WINONA, MINN. – I bought a horse once from a man who arrived at night pulling a long trailer. This was in Tennessee, and if the man hadn’t stepped from his pickup wearing his cowboy hat backward, I would have felt more confident about my pending purchase. But there it was, the front pointing back and the back, front. Also the sides of the hat bore a sort of Flying Nun look, all right angles, and entirely wrong.
I was thinking about this last weekend here in Winona. A three-day competition among cutting horses and their riders was being held, and I had hauled a gelding down, hoping to keep my money together. This wouldn’t be easy, because good cowboys from the Dakotas, Illinois and Iowa, as well as from Wisconsin and Minnesota, were in attendance. “Cowboys,” in this reference, being gender neutral.
My wife, Jan, was along, which hasn’t happened much in recent years.
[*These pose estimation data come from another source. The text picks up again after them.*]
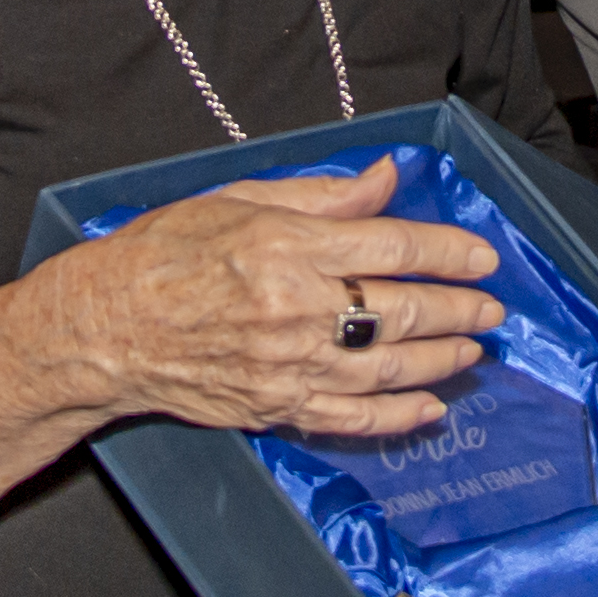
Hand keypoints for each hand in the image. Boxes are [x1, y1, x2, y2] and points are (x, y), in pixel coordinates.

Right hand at [37, 155, 506, 439]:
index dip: (447, 252)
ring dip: (441, 361)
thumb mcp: (239, 200)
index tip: (483, 256)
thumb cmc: (164, 253)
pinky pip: (351, 418)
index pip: (391, 246)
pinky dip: (398, 417)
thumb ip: (322, 194)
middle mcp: (294, 308)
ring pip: (387, 368)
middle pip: (401, 310)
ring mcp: (286, 365)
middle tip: (492, 308)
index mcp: (286, 246)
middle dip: (459, 310)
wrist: (105, 327)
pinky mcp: (274, 407)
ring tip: (473, 351)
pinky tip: (430, 409)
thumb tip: (385, 178)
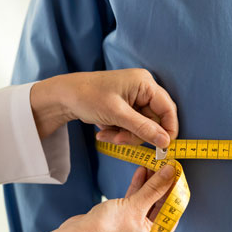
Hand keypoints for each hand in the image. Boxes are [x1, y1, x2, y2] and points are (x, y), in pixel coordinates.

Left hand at [30, 69, 177, 147]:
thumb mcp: (117, 115)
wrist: (63, 96)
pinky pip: (131, 126)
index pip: (168, 109)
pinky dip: (119, 132)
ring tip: (106, 134)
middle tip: (119, 140)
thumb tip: (166, 142)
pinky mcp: (125, 107)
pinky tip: (103, 130)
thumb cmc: (88, 97)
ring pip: (141, 126)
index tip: (162, 147)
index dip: (168, 129)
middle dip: (136, 134)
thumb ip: (143, 128)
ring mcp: (134, 98)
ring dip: (125, 135)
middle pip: (154, 121)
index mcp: (145, 83)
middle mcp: (143, 89)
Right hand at [41, 164, 175, 231]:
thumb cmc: (106, 231)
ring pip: (147, 201)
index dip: (175, 189)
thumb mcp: (134, 206)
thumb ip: (154, 188)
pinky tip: (141, 171)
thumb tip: (171, 171)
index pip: (173, 211)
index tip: (178, 171)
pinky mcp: (123, 219)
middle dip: (162, 184)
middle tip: (167, 164)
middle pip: (160, 205)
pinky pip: (135, 201)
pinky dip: (138, 187)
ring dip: (150, 183)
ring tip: (154, 163)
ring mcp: (135, 228)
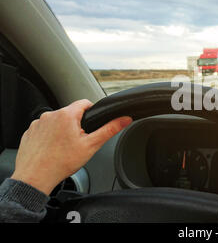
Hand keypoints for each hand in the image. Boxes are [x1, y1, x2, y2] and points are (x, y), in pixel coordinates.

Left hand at [11, 99, 131, 194]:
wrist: (35, 177)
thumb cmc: (61, 162)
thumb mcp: (91, 145)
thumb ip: (109, 130)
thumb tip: (124, 119)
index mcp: (67, 115)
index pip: (84, 103)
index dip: (92, 112)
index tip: (92, 124)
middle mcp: (50, 115)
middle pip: (70, 113)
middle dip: (77, 125)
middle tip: (78, 142)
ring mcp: (38, 123)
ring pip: (57, 122)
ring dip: (62, 130)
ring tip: (64, 148)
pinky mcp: (30, 132)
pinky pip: (44, 130)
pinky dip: (50, 137)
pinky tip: (52, 150)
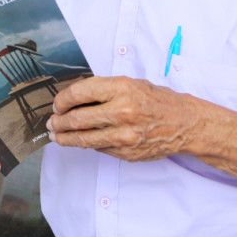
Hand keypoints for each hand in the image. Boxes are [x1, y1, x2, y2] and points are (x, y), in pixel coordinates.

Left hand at [47, 76, 196, 161]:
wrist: (184, 123)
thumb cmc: (158, 100)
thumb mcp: (132, 84)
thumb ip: (104, 89)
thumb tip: (73, 98)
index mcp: (122, 88)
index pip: (79, 93)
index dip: (62, 100)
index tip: (57, 104)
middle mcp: (122, 111)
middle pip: (77, 119)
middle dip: (58, 122)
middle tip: (51, 122)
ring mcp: (124, 135)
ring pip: (84, 139)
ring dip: (65, 138)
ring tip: (57, 136)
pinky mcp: (126, 152)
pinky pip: (99, 148)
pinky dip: (87, 144)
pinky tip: (81, 141)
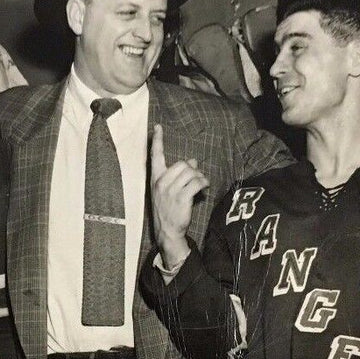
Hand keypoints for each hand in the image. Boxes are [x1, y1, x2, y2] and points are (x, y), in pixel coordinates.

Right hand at [149, 123, 208, 268]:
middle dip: (192, 170)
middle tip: (196, 178)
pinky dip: (203, 182)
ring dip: (199, 176)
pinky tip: (204, 187)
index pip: (155, 156)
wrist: (167, 231)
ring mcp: (170, 191)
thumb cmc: (167, 209)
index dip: (157, 140)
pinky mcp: (181, 198)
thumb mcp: (168, 190)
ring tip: (201, 183)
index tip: (157, 127)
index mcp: (155, 179)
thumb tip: (193, 161)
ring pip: (190, 172)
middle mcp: (161, 183)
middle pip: (182, 164)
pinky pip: (196, 182)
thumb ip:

Schooled in equitation and a one-time trainer of Arabians, she now makes these trips only in a blue moon. Hanging on a rail, watching cow horses drag their hocks through deep sand, hoping to turn a calf smartly enough to impress a judge, doesn’t amuse her much. Unless it’s me on the horse. And our money on the line.
“I was a rider, not a watcher,” she says.
We arrived in Winona about suppertime Friday, and I swung the trailer door open. You’d think a horse would want to get out. But when invited to disembark, Isaiah, the gelding in question, quivered on all fours for long minutes before a concluding spasm of horseflesh propelled his final leap to the ground. Attendees who stumbled upon the sight of him in midair feared quite reasonably that matters could turn western very quickly, and pivoted on their spurs.
Bronc and bull riders, ropers and steer wrestlers call July 4th Cowboy Christmas, because so many rodeos are scheduled on and around this holiday. Cutting was once a part of rodeo. But the sport grew too big, and now is a stand-alone competition.
Beginning about 8 in the morning, scores of cattle are penned, saddles are cinched, and soon nostrils flare and dust flies. By suppertime, wet blankets are pulled from the backs of tired horses. All good.
Saturday morning, I threw my hat into a class limited to riders who had not yet won $50,000. This includes quite a few cutters here in the north, many of them with sure enough fancy-moving horses. But in Texas and some other states, where people buy and show horses the way Minnesotans buy boats, 50 grand is a relatively nominal achievement.
I kept Isaiah moving for an hour to loosen him up. Some of this was trotting, some loping, and others who would compete moved in a circle with me on one end of the arena. Already shown were the “open” horses, and professionals JP Bell of Duluth, Tracy Barton of Pierre, S.D., Dave Scribner of Stacy, Minn., Bob Janssen of Rush City, Minn., and Robert Parsons of Congerville, Ill., among others, had laid down enviable runs.
Cutting is like a lot of sports: easy to be average at but tough to master. Some people compete for the fun of it. But for most, the stakes are too high to participate the way a recreational golfer might tee up a drive. This is cowboy stuff, and the stock a person saddles is telltale of his ability to navigate the hotbed of skullduggery that is horse buying. Similarly, when a horse swaps ends with a fast-turning cow, there’s nowhere to hide. You either sit deep, or you don’t.
I drew up third out of nine in the class, a good slot, and rode Isaiah to the herd. He wore splint boots all-around, my saddle pad was more or less presentable, and I wanted to believe I didn’t have my hat on backward. A glance toward Jan confirmed either a small wave, or she was covering her eyes.
I separated, or cut, my first cow from the herd, and dropped my rein hand to Isaiah’s neck. The cow was good for a few licks, and Isaiah was locked on. But soon the cow lost interest, and with it went my chance to score points. The second cow was better, and I chipped a third from the herd just ahead of the buzzer.
It wasn’t great. But I got paid for third place, and called it a day.
Isaiah, meanwhile, was returned to his stall, where he chewed hay comfortably, indifferent to any fuss.
Well, there had been a fuss. Cattle had been penned, saddles cinched, nostrils flared and dust flew. July 4th was a few days away, and it was all good.